Gelingt es Jana Ringwald, Krypto-Assets zu beschlagnahmen, stellt sich noch die Frage, mit der ihre „Cyber-Karriere“ einst begann: Wie kommen die eingefroren Coins wieder zurück in den Markt – und damit das Geld in die Staatskasse?
Mittlerweile hat jedes Bundesland eine Verwertungsstelle eingerichtet, die den Abverkauf von Kryptowährungen koordiniert. Hessen arbeitet dazu mit dem Frankfurter Bankhaus Scheich zusammen. Beim Verkauf darf der Markt aber nicht manipuliert werden. Hohe Summen werden daher in mehreren Schritten abverkauft.

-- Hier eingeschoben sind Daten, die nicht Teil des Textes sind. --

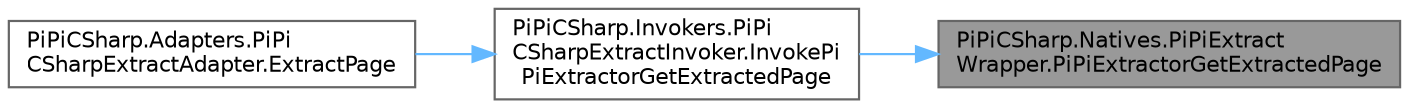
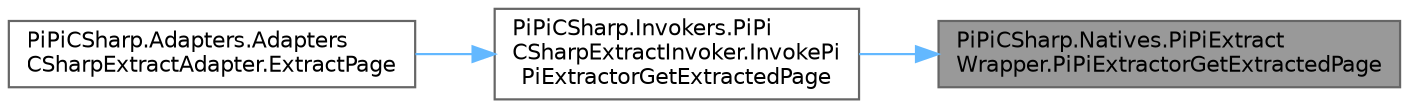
  digraph {
    rankdir=RL
    node [color=grey40 fillcolor=white fontname=Helvetica fontsize=10 shape=box style=filled]
    edge [color=steelblue1 dir=back fontname=Helvetica fontsize=10 labelfontname=Helvetica labelfontsize=10 style=solid]
    n1 [color=gray40 fillcolor=grey60 fontcolor=black height=0.2 label="PiPiCSharp.Natives.PiPiExtract\lWrapper.PiPiExtractorGetExtractedPage" width=0.4]
    n2 [height=0.2 label="PiPiCSharp.Invokers.PiPi\lCSharpExtractInvoker.InvokePi\lPiExtractorGetExtractedPage" width=0.4]
-   n3 [height=0.2 label="PiPiCSharp.Adapters.PiPi\lCSharpExtractAdapter.ExtractPage" width=0.4]
+   n3 [height=0.2 label="PiPiCSharp.Adapters.Adapters\lCSharpExtractAdapter.ExtractPage" width=0.4]
    n1 -> n2
    n2 -> n3
  }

Als Ringwald Anfang 2018 zur ZIT kam, war das Thema Krypto noch völlig neu und das Land Hessen stand zum ersten Mal vor der Aufgabe, eine hohe Zahl von Bitcoins versilbern zu müssen. Die Aufgabe, sich einen Prozess dafür auszudenken, fiel ihr zu. „Um so einen Job reißen sich in der Justiz nicht viele“, sagt sie.
Bereut hat sie den Einstieg in die Ermittlungen im Datenumfeld aber nie, im Gegenteil: Ringwald brennt für ihr Thema, gerade weil es noch keine festen Leitplanken gibt, sondern viel Raum, um selbst an Lösungen zu tüfteln – und am Ende neue Betrugsmaschen aufzudecken.